1. A group of electrode plates, an electrolyte, and a battery case containing the group of electrode plates and the electrolyte, It is equipped with, The electrode plate group includes a positive electrode plate, a negative electrode plate, and a separator interposed between the positive electrode plate and the negative electrode plate. The positive electrode plate includes a positive electrode material and a positive electrode current collector. The negative electrode plate includes a negative electrode material and a negative electrode current collector. The separator is a nonwoven fabric containing inorganic fibers. The surface area of ​​the separator is 0.2 m³ per unit volume of the space in which the separator is housed within the battery case. 2 / cm 3 ~0.6m 2 / cm 3 And, The Ca content in the positive electrode current collector is 0.04% by mass or less. The negative electrode material contains an organic shrinkage inhibitor. A lead-acid battery in which the sulfur element content in the organic shrinkage inhibitor is 3000 μmol / g to 9000 μmol / g.

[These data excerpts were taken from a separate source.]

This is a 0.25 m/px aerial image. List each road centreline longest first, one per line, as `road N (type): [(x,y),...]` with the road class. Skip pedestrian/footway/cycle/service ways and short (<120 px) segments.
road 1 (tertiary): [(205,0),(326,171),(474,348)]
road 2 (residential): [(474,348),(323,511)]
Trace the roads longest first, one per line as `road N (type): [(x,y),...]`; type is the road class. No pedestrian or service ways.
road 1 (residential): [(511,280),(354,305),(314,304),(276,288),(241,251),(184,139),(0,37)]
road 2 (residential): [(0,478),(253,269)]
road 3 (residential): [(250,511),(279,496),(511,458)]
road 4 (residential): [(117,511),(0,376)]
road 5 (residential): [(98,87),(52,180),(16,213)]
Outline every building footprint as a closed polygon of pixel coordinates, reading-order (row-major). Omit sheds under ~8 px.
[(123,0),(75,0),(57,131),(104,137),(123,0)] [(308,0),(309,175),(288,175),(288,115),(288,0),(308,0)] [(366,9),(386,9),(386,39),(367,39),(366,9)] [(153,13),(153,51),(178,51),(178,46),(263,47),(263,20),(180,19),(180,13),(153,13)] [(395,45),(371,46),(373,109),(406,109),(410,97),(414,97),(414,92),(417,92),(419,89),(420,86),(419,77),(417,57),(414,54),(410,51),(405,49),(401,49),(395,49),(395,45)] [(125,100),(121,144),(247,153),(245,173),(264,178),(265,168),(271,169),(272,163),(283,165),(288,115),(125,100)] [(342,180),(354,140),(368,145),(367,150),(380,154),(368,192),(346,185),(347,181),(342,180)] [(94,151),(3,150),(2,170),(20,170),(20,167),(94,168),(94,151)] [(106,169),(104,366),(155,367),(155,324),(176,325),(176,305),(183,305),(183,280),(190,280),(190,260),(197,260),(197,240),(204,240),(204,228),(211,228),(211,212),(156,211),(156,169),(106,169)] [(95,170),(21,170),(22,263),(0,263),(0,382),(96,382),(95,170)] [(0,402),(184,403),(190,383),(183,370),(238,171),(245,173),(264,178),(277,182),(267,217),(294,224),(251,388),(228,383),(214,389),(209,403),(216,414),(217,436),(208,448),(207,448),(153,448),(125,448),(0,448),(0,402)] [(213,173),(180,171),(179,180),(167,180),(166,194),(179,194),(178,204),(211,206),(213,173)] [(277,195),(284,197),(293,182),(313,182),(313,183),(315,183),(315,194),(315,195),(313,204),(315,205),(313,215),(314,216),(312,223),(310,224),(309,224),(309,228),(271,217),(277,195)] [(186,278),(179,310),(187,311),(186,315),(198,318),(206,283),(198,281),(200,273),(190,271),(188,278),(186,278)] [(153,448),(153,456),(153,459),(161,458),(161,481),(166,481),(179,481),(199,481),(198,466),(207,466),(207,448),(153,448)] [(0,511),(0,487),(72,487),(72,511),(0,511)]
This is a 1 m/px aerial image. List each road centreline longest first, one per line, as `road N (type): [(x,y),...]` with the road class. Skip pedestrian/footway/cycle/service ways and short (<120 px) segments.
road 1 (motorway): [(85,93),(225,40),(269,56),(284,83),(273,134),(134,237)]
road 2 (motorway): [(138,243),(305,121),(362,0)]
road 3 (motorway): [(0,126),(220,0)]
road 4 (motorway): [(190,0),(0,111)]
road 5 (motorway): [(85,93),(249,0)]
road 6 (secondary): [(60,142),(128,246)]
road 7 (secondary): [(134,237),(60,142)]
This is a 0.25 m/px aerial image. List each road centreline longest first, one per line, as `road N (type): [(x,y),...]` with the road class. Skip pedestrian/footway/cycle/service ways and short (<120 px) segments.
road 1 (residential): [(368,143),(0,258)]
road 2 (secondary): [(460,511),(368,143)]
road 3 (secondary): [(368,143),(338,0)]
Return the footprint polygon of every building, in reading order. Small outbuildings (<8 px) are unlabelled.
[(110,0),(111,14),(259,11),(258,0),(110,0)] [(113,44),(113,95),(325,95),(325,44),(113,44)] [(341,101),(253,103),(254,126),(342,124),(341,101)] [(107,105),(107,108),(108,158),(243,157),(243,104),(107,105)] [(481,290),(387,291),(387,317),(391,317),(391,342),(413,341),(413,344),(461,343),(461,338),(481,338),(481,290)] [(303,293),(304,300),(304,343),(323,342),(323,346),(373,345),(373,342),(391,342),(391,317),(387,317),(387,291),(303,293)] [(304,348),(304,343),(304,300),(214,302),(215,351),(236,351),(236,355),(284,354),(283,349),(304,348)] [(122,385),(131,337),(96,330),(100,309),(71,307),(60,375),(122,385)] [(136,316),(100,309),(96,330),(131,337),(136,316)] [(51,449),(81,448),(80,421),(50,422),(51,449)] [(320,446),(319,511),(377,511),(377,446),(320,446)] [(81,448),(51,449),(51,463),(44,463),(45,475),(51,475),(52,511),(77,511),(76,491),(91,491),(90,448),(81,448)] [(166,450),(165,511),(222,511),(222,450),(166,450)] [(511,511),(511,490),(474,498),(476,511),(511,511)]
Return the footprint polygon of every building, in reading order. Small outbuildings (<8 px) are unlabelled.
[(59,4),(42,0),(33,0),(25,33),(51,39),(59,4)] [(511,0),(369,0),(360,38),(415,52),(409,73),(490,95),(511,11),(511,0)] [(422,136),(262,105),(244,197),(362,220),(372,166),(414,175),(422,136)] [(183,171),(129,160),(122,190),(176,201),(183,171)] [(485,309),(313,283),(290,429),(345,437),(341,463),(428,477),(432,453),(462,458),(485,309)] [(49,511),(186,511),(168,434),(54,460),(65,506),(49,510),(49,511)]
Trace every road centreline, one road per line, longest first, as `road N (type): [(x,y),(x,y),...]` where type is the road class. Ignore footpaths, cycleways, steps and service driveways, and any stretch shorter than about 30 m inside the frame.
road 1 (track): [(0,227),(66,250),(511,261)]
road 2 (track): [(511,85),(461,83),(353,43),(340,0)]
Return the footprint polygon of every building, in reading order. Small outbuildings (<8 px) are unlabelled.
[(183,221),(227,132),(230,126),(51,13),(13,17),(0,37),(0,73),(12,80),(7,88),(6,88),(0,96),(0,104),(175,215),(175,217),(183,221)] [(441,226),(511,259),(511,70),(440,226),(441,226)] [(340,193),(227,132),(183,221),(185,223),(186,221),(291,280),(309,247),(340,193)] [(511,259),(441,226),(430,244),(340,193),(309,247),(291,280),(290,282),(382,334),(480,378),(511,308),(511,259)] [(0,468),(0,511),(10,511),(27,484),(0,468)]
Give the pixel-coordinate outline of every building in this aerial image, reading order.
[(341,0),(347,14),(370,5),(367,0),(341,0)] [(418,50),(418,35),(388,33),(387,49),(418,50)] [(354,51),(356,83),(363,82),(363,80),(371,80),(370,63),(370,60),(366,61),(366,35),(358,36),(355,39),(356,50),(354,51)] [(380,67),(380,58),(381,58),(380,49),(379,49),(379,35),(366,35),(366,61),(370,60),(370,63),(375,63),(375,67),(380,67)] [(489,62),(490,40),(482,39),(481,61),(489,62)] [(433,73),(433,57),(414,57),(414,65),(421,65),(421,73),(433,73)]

2. The lead-acid battery according to claim 1, wherein the organic shrinkage inhibitor is a condensate of a bisphenol compound.

3. The surface area of ​​the separator is 0.3 m³ per unit volume of the space in which the separator is housed within the battery case. 2 / cm 3 ~0.6m 2 / cm 3 The lead-acid battery according to claim 1.

4. The lead-acid battery according to any one of claims 1 to 3, wherein the sulfur element content in the organic shrinkage inhibitor is 5,000 μmol / g to 9,000 μmol / g.